Is there a way to know what is causing a memory leak on a docker swarm?

966 Views Asked by At

We are running a docker swarm and using Monit to see resources utilisation. The Process memory for dockerd keeps on growing over time. This happens on all nodes that at least perform a docker action e.g docker inspect or docker exec. I'm suspecting it might be something related to this these actions but I'm not sure how to replicate it.
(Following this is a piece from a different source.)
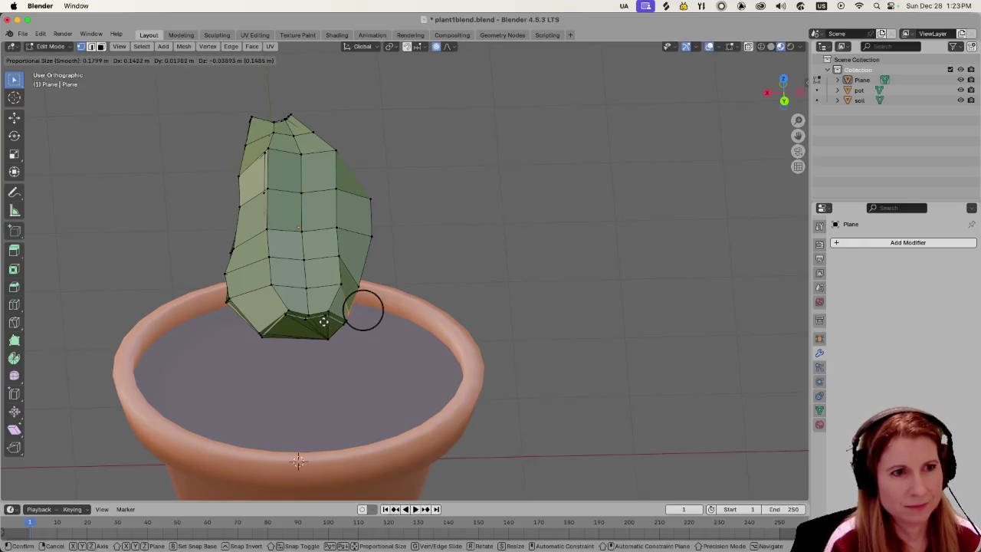
scroll(324, 326, "down", 4)
scroll(323, 330, "down", 6)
I have a script like

#!/bin/sh
set -eu

containers=$(docker container ls | awk '{if(NR>1) print $NF}')

# Loop forever
while true; 
do    
    for container in $containers; do
        echo "Running Inspect on $container"
        CONTAINER_STATUS="$(docker inspect $container -f "{{.State}}")"
    done
done

but I'm open to other suggestions

1

There are 1 best solutions below

4
Chris Becke On

Assuming you can run ansible to run a command via ssh on all servers:

ansible swarm -a "docker stats --no-stream"
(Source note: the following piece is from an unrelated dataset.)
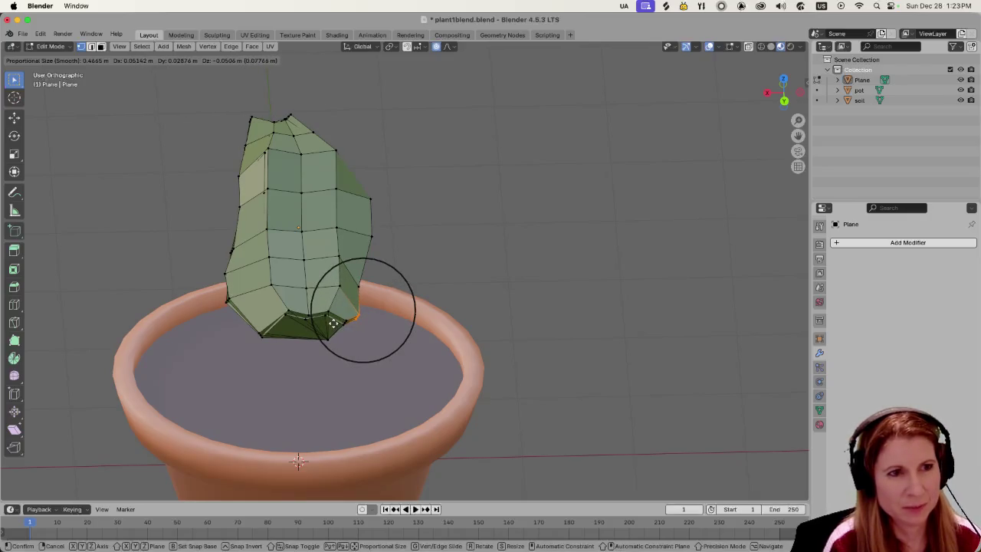
scroll(330, 324, "down", 4)
scroll(329, 322, "up", 5)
A more SRE solution is containerd + Prometheus + AlerManager / Grafana to gather metrics from the swarm nodes and then implement alerting when container thresholds are exceeded.


Don't forget you can simply set a resource constraint on Swarm services to limit the amount of memory and cpu service tasks can consume or be restarted. Then just look for services that keep getting OOM killed.